TRY IT
Report each line of the entries that contains the word "icofont", copied in full.

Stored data
[Start of Attachment]
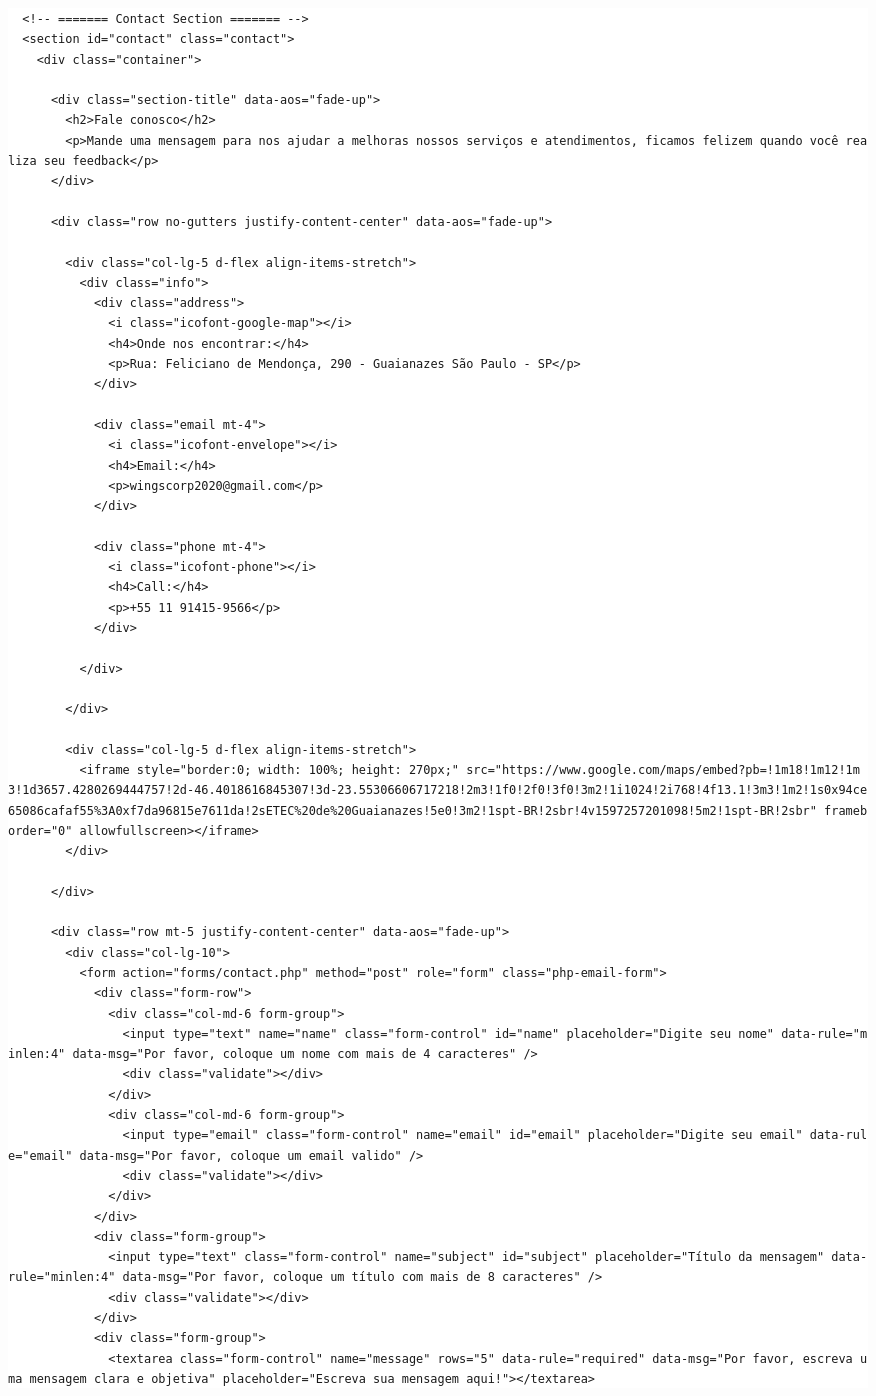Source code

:       <!-- ======= Contact Section ======= -->
      <section id="contact" class="contact">
        <div class="container">

          <div class="section-title" data-aos="fade-up">
            <h2>Fale conosco</h2>
            <p>Mande uma mensagem para nos ajudar a melhoras nossos serviços e atendimentos, ficamos felizem quando você realiza seu feedback</p>
          </div>

          <div class="row no-gutters justify-content-center" data-aos="fade-up">

            <div class="col-lg-5 d-flex align-items-stretch">
              <div class="info">
                <div class="address">
                  <i class="icofont-google-map"></i>
                  <h4>Onde nos encontrar:</h4>
                  <p>Rua: Feliciano de Mendonça, 290 - Guaianazes São Paulo - SP</p>
                </div>

                <div class="email mt-4">
                  <i class="icofont-envelope"></i>
                  <h4>Email:</h4>
                  <p>wingscorp2020@gmail.com</p>
                </div>

                <div class="phone mt-4">
                  <i class="icofont-phone"></i>
                  <h4>Call:</h4>
                  <p>+55 11 91415-9566</p>
                </div>

              </div>

            </div>

            <div class="col-lg-5 d-flex align-items-stretch">
              <iframe style="border:0; width: 100%; height: 270px;" src="https://www.google.com/maps/embed?pb=!1m18!1m12!1m3!1d3657.4280269444757!2d-46.4018616845307!3d-23.55306606717218!2m3!1f0!2f0!3f0!3m2!1i1024!2i768!4f13.1!3m3!1m2!1s0x94ce65086cafaf55%3A0xf7da96815e7611da!2sETEC%20de%20Guaianazes!5e0!3m2!1spt-BR!2sbr!4v1597257201098!5m2!1spt-BR!2sbr" frameborder="0" allowfullscreen></iframe>
            </div>

          </div>

          <div class="row mt-5 justify-content-center" data-aos="fade-up">
            <div class="col-lg-10">
              <form action="forms/contact.php" method="post" role="form" class="php-email-form">
                <div class="form-row">
                  <div class="col-md-6 form-group">
                    <input type="text" name="name" class="form-control" id="name" placeholder="Digite seu nome" data-rule="minlen:4" data-msg="Por favor, coloque um nome com mais de 4 caracteres" />
                    <div class="validate"></div>
                  </div>
                  <div class="col-md-6 form-group">
                    <input type="email" class="form-control" name="email" id="email" placeholder="Digite seu email" data-rule="email" data-msg="Por favor, coloque um email valido" />
                    <div class="validate"></div>
                  </div>
                </div>
                <div class="form-group">
                  <input type="text" class="form-control" name="subject" id="subject" placeholder="Título da mensagem" data-rule="minlen:4" data-msg="Por favor, coloque um título com mais de 8 caracteres" />
                  <div class="validate"></div>
                </div>
                <div class="form-group">
                  <textarea class="form-control" name="message" rows="5" data-rule="required" data-msg="Por favor, escreva uma mensagem clara e objetiva" placeholder="Escreva sua mensagem aqui!"></textarea>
[End of Attachment]
RESPONSE TO THIS TASK
                  <i class="icofont-google-map"></i>
                  <i class="icofont-envelope"></i>
                  <i class="icofont-phone"></i>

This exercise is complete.